→ **TO DO**: Write out every line exactly, from the start of the records below to the line with "年29人の社会減）。以上の分析の結果から、本村の人口に関す", and stop there. Don't write out the pictures.

→ **DATA SHOWN**:
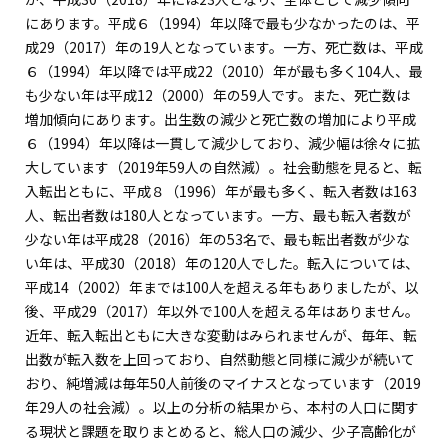
にあります。平成６（1994）年以降で最も少なかったのは、平
成29（2017）年の19人となっています。一方、死亡数は、平成
６（1994）年以降では平成22（2010）年が最も多く104人、最
も少ない年は平成12（2000）年の59人です。また、死亡数は
増加傾向にあります。出生数の減少と死亡数の増加により平成
６（1994）年以降は一貫して減少しており、減少幅は徐々に拡
大しています（2019年59人の自然減）。社会動態を見ると、転
入転出ともに、平成８（1996）年が最も多く、転入者数は163
人、転出者数は180人となっています。一方、最も転入者数が
少ない年は平成28（2016）年の53名で、最も転出者数が少な
い年は、平成30（2018）年の120人でした。転入については、
平成14（2002）年までは100人を超える年もありましたが、以
後、平成29（2017）年以外で100人を超える年はありません。
近年、転入転出ともに大きな変動はみられませんが、毎年、転
出数が転入数を上回っており、自然動態と同様に減少が続いて
おり、純増減は毎年50人前後のマイナスとなっています（2019
年29人の社会減）。以上の分析の結果から、本村の人口に関す
る現状と課題を取りまとめると、総人口の減少、少子高齢化が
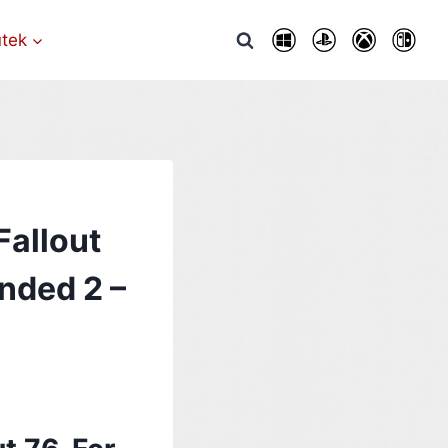
utek
Fallout
unded 2 –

→ **RESPONSE TO THE EXERCISE**:
にあります。平成６（1994）年以降で最も少なかったのは、平
成29（2017）年の19人となっています。一方、死亡数は、平成
６（1994）年以降では平成22（2010）年が最も多く104人、最
も少ない年は平成12（2000）年の59人です。また、死亡数は
増加傾向にあります。出生数の減少と死亡数の増加により平成
６（1994）年以降は一貫して減少しており、減少幅は徐々に拡
大しています（2019年59人の自然減）。社会動態を見ると、転
入転出ともに、平成８（1996）年が最も多く、転入者数は163
人、転出者数は180人となっています。一方、最も転入者数が
少ない年は平成28（2016）年の53名で、最も転出者数が少な
い年は、平成30（2018）年の120人でした。転入については、
平成14（2002）年までは100人を超える年もありましたが、以
後、平成29（2017）年以外で100人を超える年はありません。
近年、転入転出ともに大きな変動はみられませんが、毎年、転
出数が転入数を上回っており、自然動態と同様に減少が続いて
おり、純増減は毎年50人前後のマイナスとなっています（2019
年29人の社会減）。以上の分析の結果から、本村の人口に関す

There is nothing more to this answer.